Labor will continue to describe work as it is actually performed in the national economy and SSA will likely continue to listen to its own institutional bias and uninformed vocational experts.  Labor does not have a dog in the fight and is therefore inherently more trustworthy.  SSA must abide by its promise to take administrative notice.

Wednesday, April 24, 2019

Biestek v. Berryhill -- Some Plums to Pick

Biestek v. Berryhill, 139 S. Ct. 1148 (2019) is in the books and it is the law of land.  The proposition that the agency will lever is the restatement of substantial evidence:
Under the substantial-evidence standard, a court looks to an existing administrative record and asks whether it contains "sufficien[t] evidence" to support the agency's factual determinations. Consolidated Edison Co. v. NLRB, 305 U. S. 197, 229 (1938)(emphasis deleted). And whatever the meaning of "substantial" in other contexts, the threshold for such evidentiary sufficiency is not high. Substantial evidence, this Court has said, is "more than a mere scintilla." Ibid.; see, e.g., Perales, 402 U. S., at 401 (internal quotation marks omitted). It means—and means only—"such relevant evidence as a reasonable mind might accept as adequate to support a conclusion." Consolidated Edison, 305 U. S., at 229. See Dickinson v. Zurko, 527 U. S. 150, 153 (1999) (comparing the substantial-evidence standard to the deferential clearly-erroneous standard).
 The question for the practitioner, that the majority did not answer, is whether 240,000 bench assembler jobs or 120,000 sorter jobs nationwide is adequate to persuade the reasonable mind.  The Court found on the uncontradicted record that the naked testimony of vocational evidence was substantial evidence.  The majority opinion observes, "And nothing in the rest of the record conflicts with anything she says."  When that happens, the claimant always loses absent frank conflict with the DOT/SCO.

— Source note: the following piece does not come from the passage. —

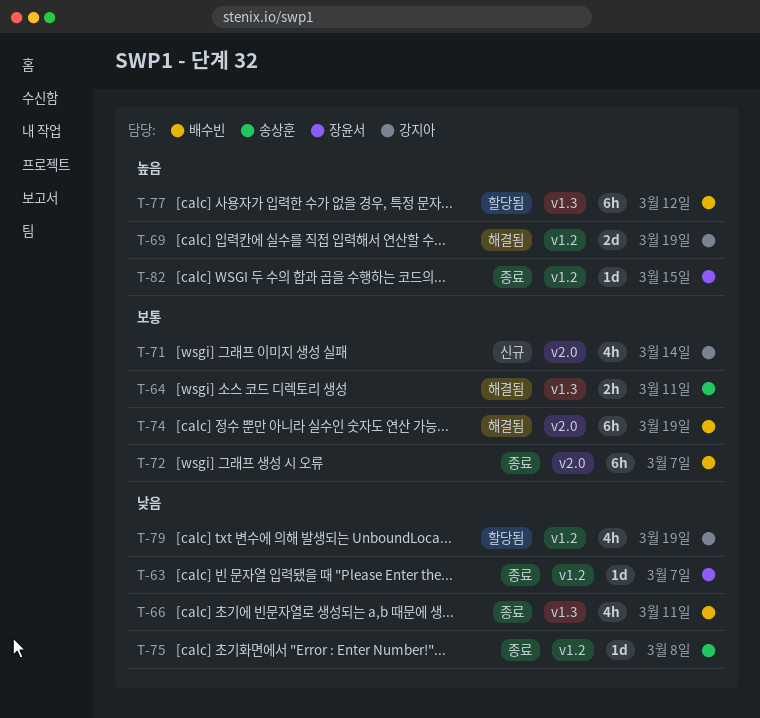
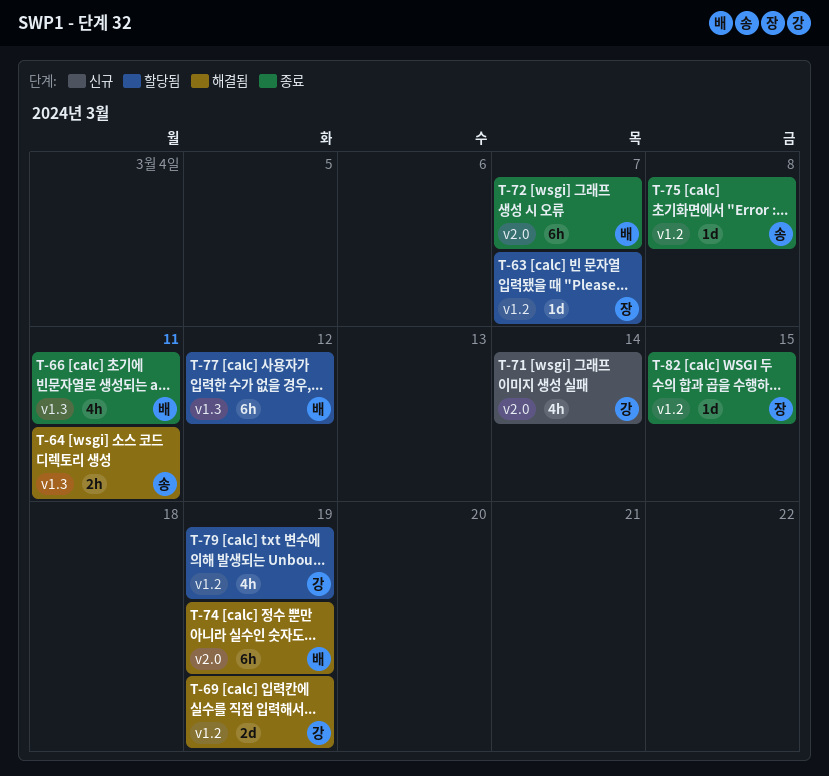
T-63, status: 종료 -> 할당됨

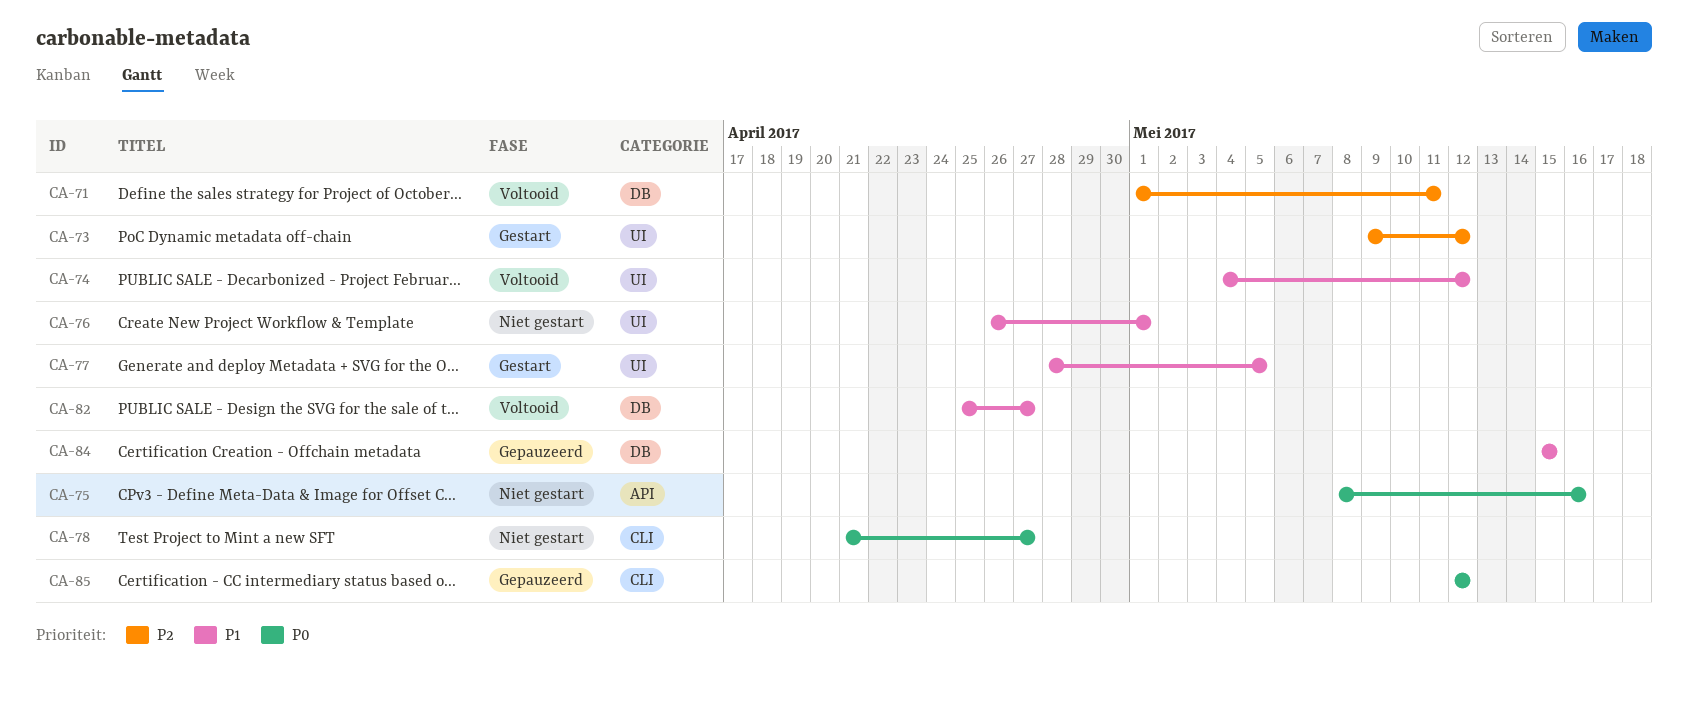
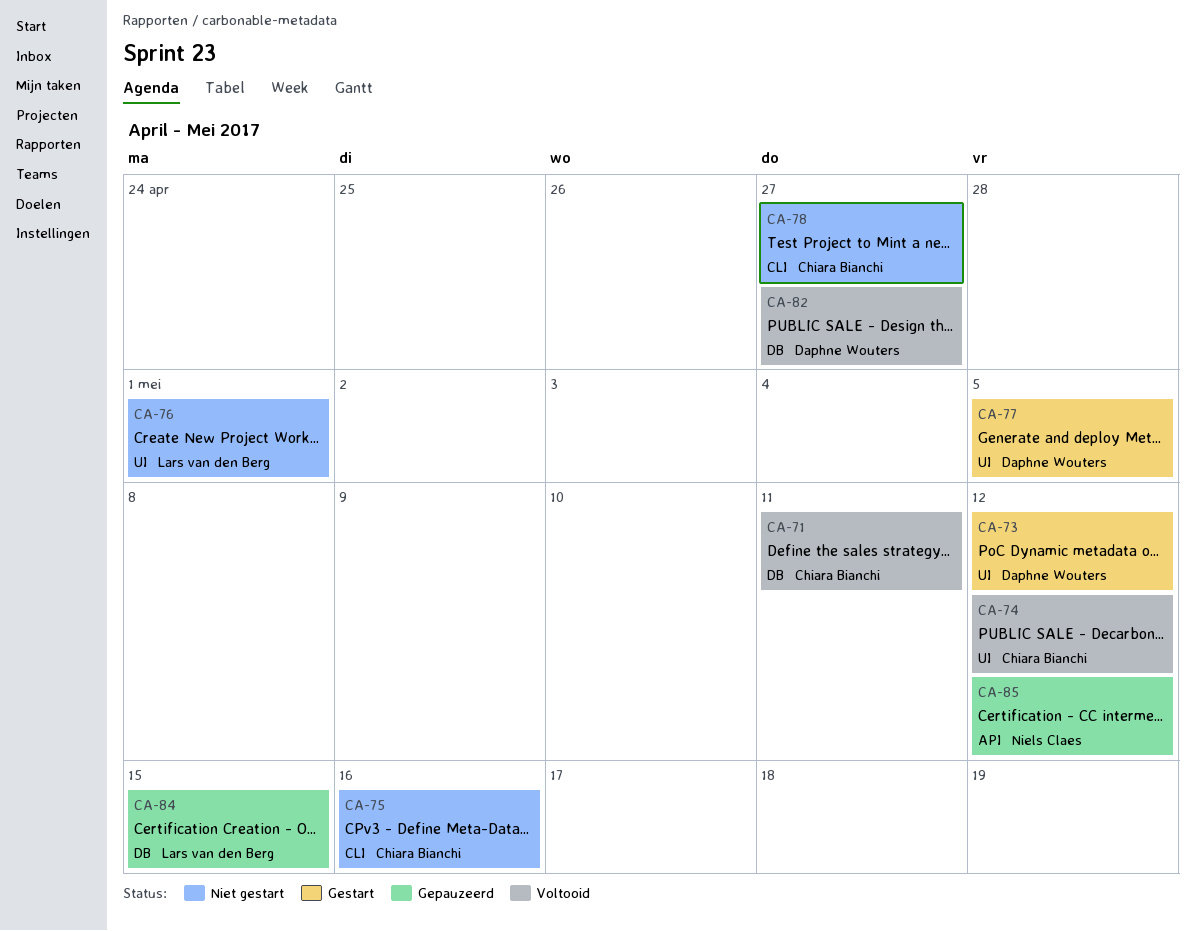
CA-75, label: API -> CLI
CA-85, label: CLI -> API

There is no "gotcha" in cross-examining vocational experts.  No one question that guts the evidence spewed out.
Biestek v. Commissioner of Social Security, 880 F. 3d 778 (2018) [...] recognized that the Seventh Circuit had adopted the categorical rule Biestek proposed, precluding a vocational expert's testimony from qualifying as substantial if the expert had declined an applicant's request to provide supporting data. See id., at 790 (citing McKinnie v. Barnhart, 368 F. 3d 907, 910-911 (2004)). But that rule, the Sixth Circuit observed in joining the ranks of unconvinced courts, "ha[d] not been a popular export." 880 F. 3d, at 790 (internal quotation marks omitted). 
And no more is it so today.
No key that unravels the vocational expert testimony.

Biestek gives the out. Because the claimant loses in the absence of contradictory evidence.  The obverse is therefore the path to changing the vocational evidence into less than a preponderance of evidence.  That preserves the argument for review by the Appeals Council, District Court, Court of Appeals, or the Supreme Court that the contradicted vocational expert testimony is not substantial evidence.  Just old fashioned bare knuckle lawyering.
And of course, a different (maybe less qualified) expert failing to produce such data might offer testimony that is so feeble, or contradicted, that it would fail to clear the substantial-evidence bar.
The task of the representative at the hearing or on review to the Appeals Council is to make the vocational expert look feeble.  The representative must gut the vocational expert, from top to bottom.  
She explains that she arrived at her figures by surveying a range of representative employers; amassing specific information about their labor needs and employment of people with disabilities; and extrapolating those findings to the national economy by means of a well-accepted methodology.
The attack examines the survey, looks at the specific information, explores the process of extrapolation, and assesses whether the witness used a well-accepted methodology.  The agency won the battle in Biestek but cannot win the war.  The vocational experts either use a well-accepted methodology or the representative goes to the mattresses.  Of course the representative that does not eviscerate the vocational expert during the hearing or in a post-hearing submission to the agency falls below the standard of care.  Some people call that malpractice.